Jak to jest z ubezpieczeniem dzieci?
18 lutego 2013
Do redakcji zgłosili się zaniepokojeni rodzice chorych dzieci, którym podczas rejestracji do lekarza w systemie eWUŚ przy nazwisku pojawiło się "czerwone pole". NFZ uspokaja - to nie oznacza płatnego leczenia.
Agata Sochaczewska z Narodowego Funduszu Zdrowia uspokaja jednak, że zarówno czerwony znaczek, jak i adnotacja na recepcie "DN" to tylko kwestia późniejszych rozliczeń pomiędzy NFZ a budżetem państwa, z którego pokrywane są koszty, a dla małych pacjentów nie zmienia się nic.
Przypomnijmy: gdy dziecko jest członkiem rodziny ubezpieczonego i zostało zgłoszone do ubezpieczenia zdrowotnego, za jego leczenie zapłaci NFZ.

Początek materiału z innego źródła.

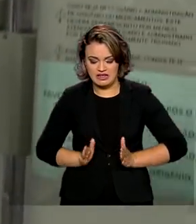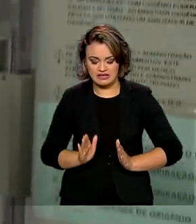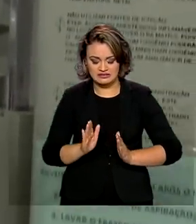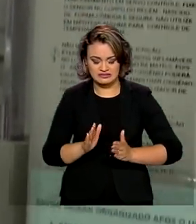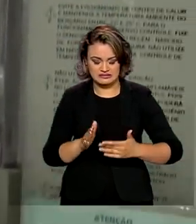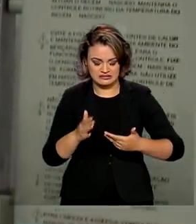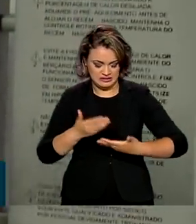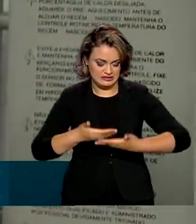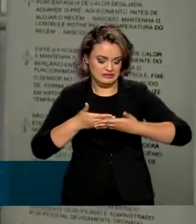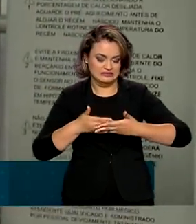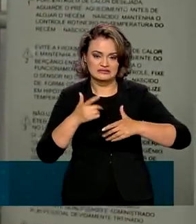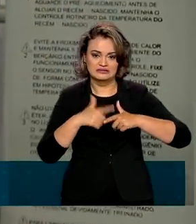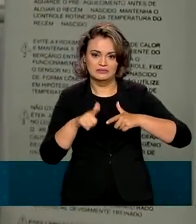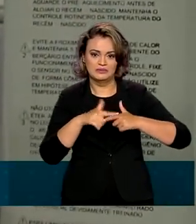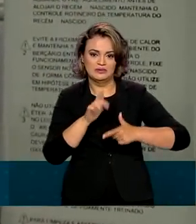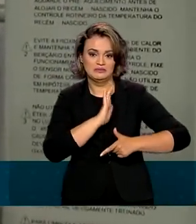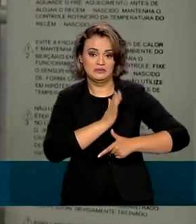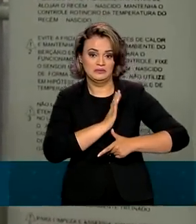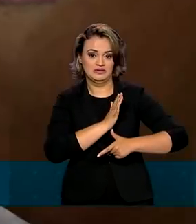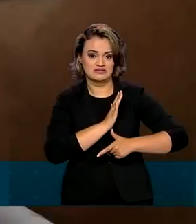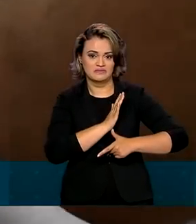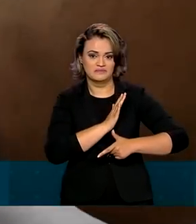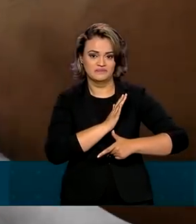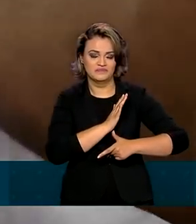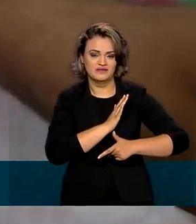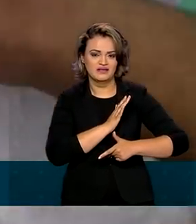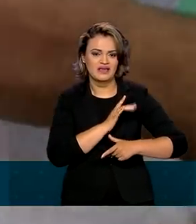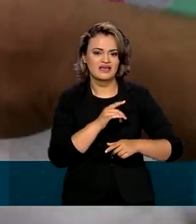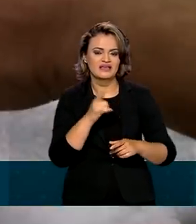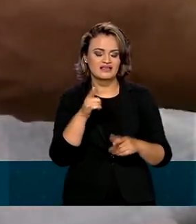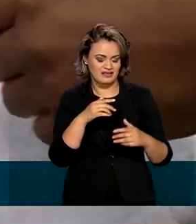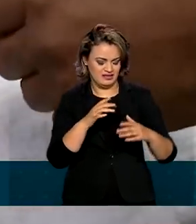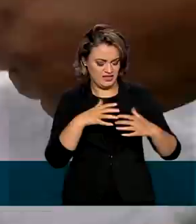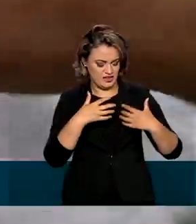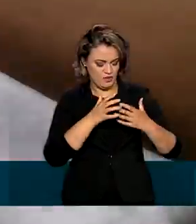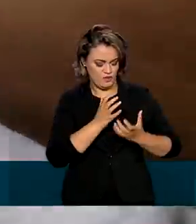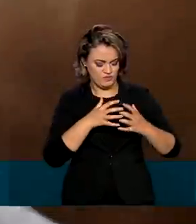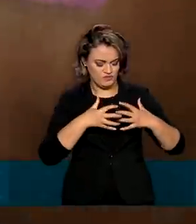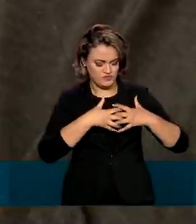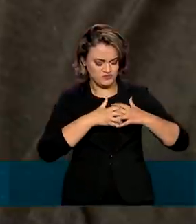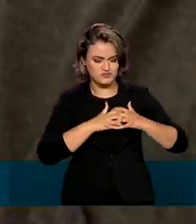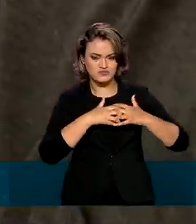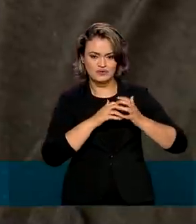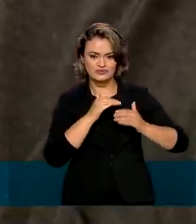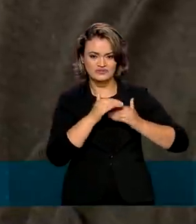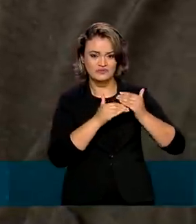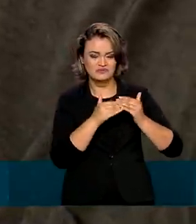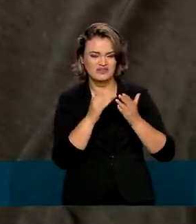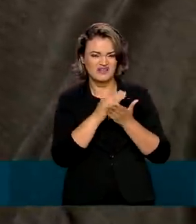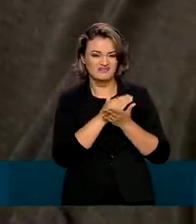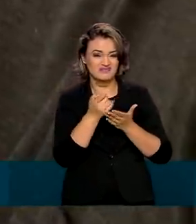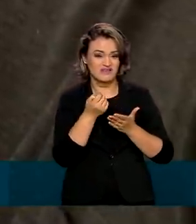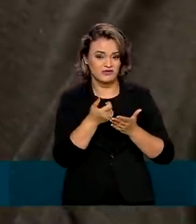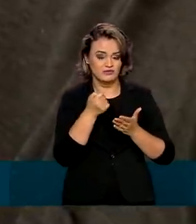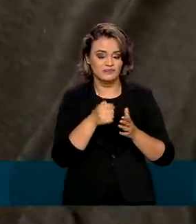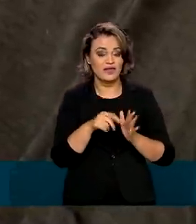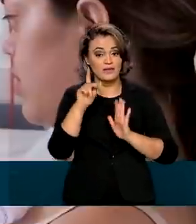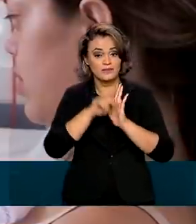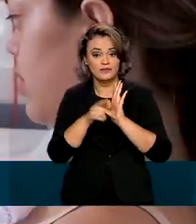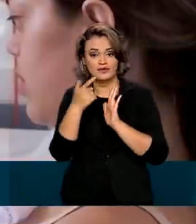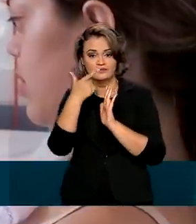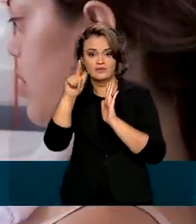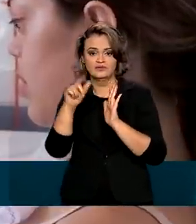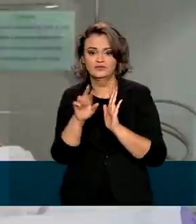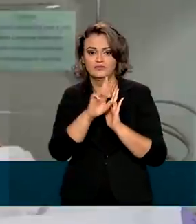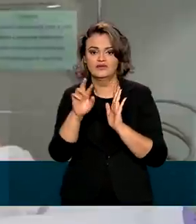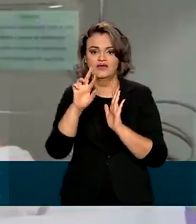com algum tipo de cardiopatia congênita, que é uma má formação no desenvolvimento do coração. O programa Renasce, lançado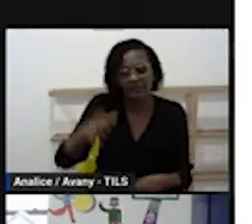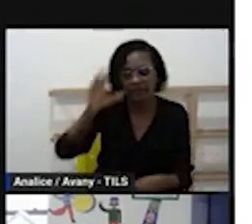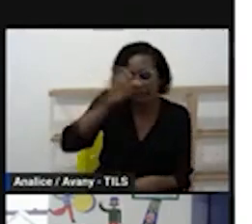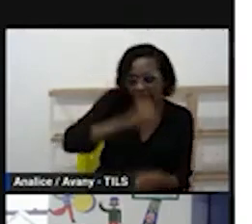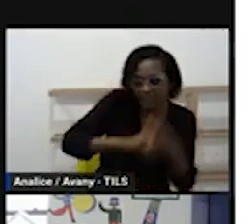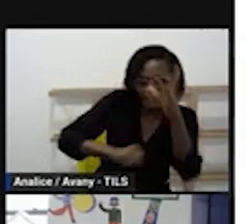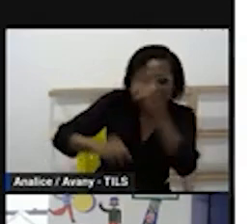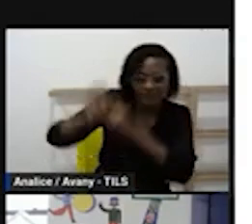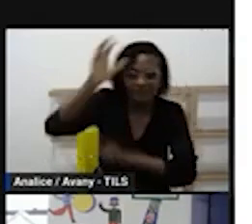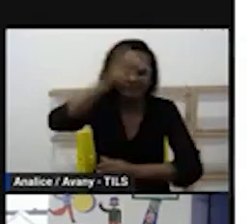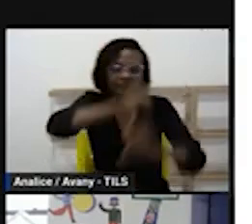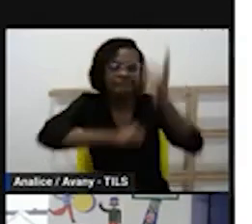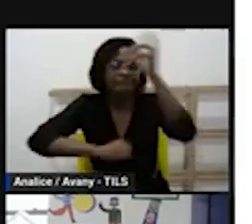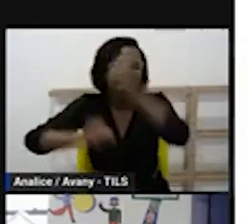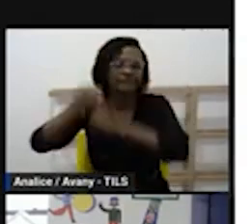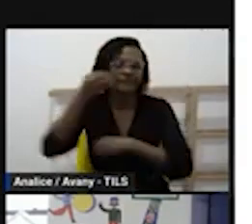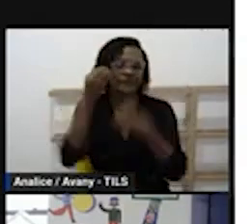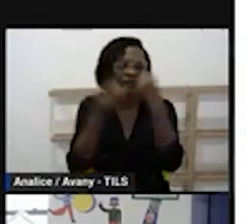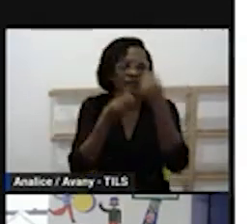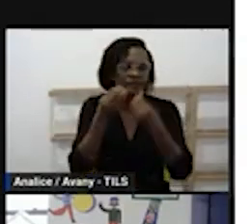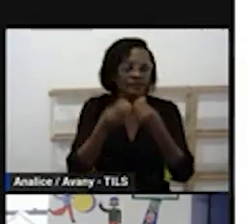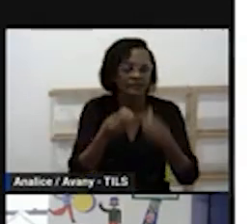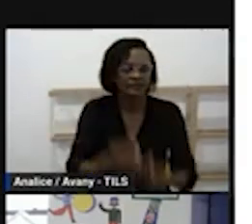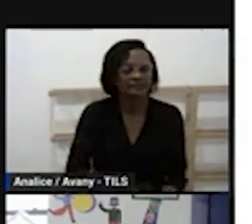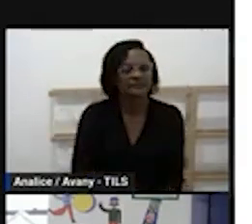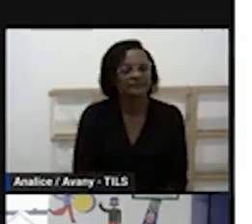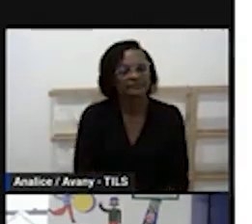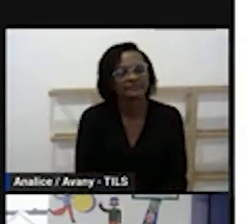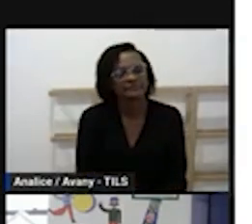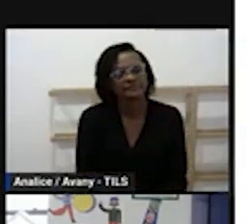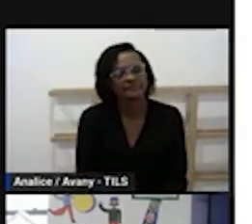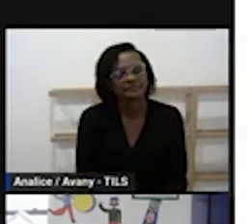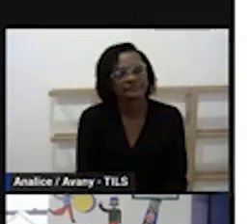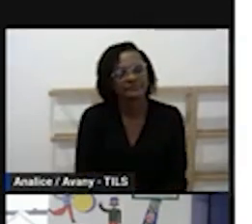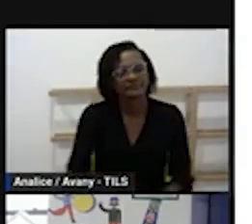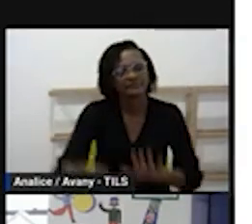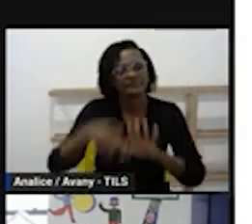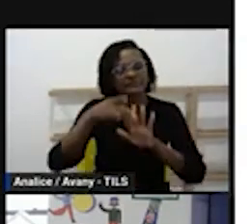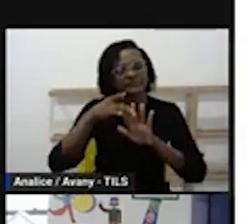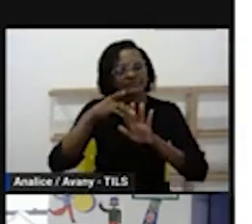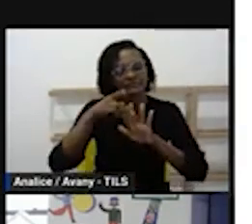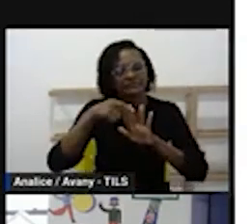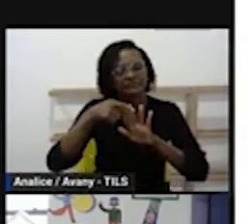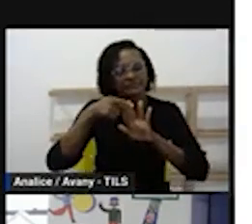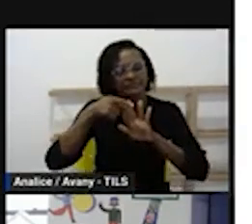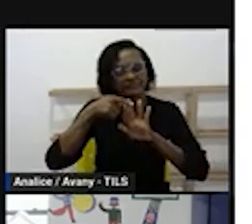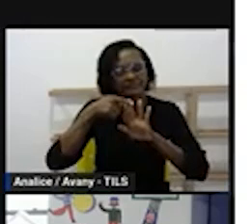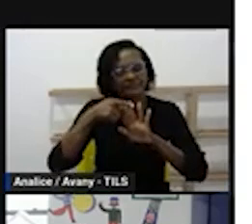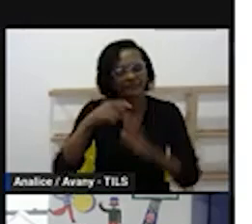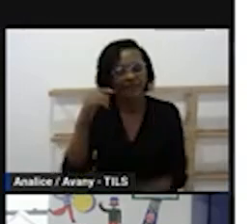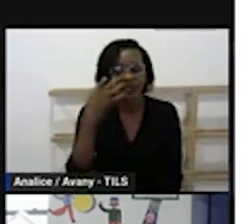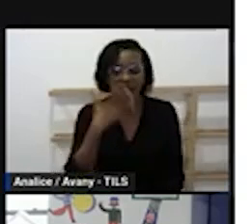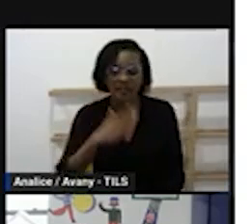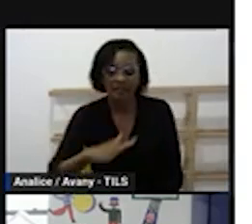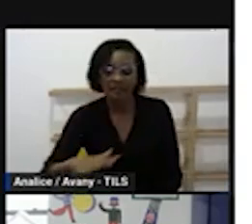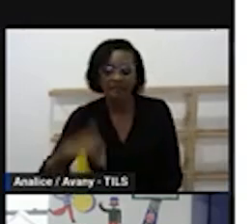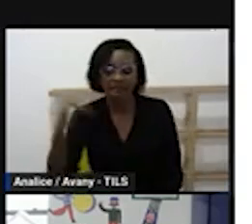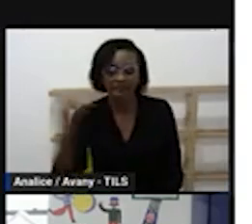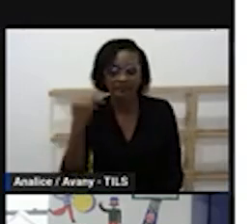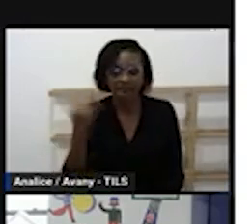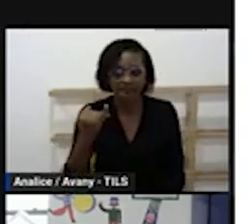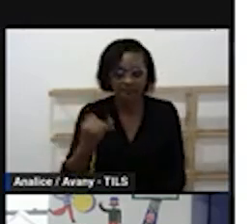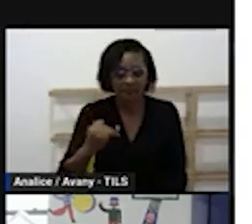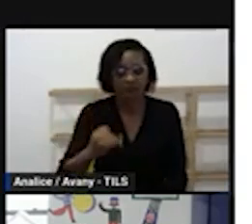ele o que a gente gosta de ressaltar bastante com relação ao projeto é que essa criança esteja o tempo todo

- Narodowy Fundusz Zdrowia wydał specjalną ulotkę, w której przypomina, że podczas zmiany pracy zostajemy wyrejestrowani z ubezpieczenia zdrowotnego, a razem z nami wszyscy członkowie rodziny. Tu warto przypomnieć kim są, w rozumieniu przepisów, członkowie rodziny: dziecko własne, dziecko małżonka, dziecko przysposobione, wnuk albo dziecko obce, dla którego ustanowiono opiekę, dziecko obce w ramach rodziny zastępczej, do ukończenia przez nie 18 lat, a jeżeli kształci się dalej - do ukończenia 26 lat, jeżeli natomiast posiada orzeczenie o znacznym stopniu niepełnosprawności lub inne traktowane na równi, to bez ograniczenia wieku - mówi Agata Sochaczewska.
Dodaje także, że zgłosić do ubezpieczenia możemy też małżonka - jeśli nie ma własnego tytułu do ubezpieczenia zdrowotnego, a także rodziców i dziadków - jeśli nie mają własnego tytułu do ubezpieczenia zdrowotnego i pozostają z ubezpieczonym we wspólnym gospodarstwie domowym.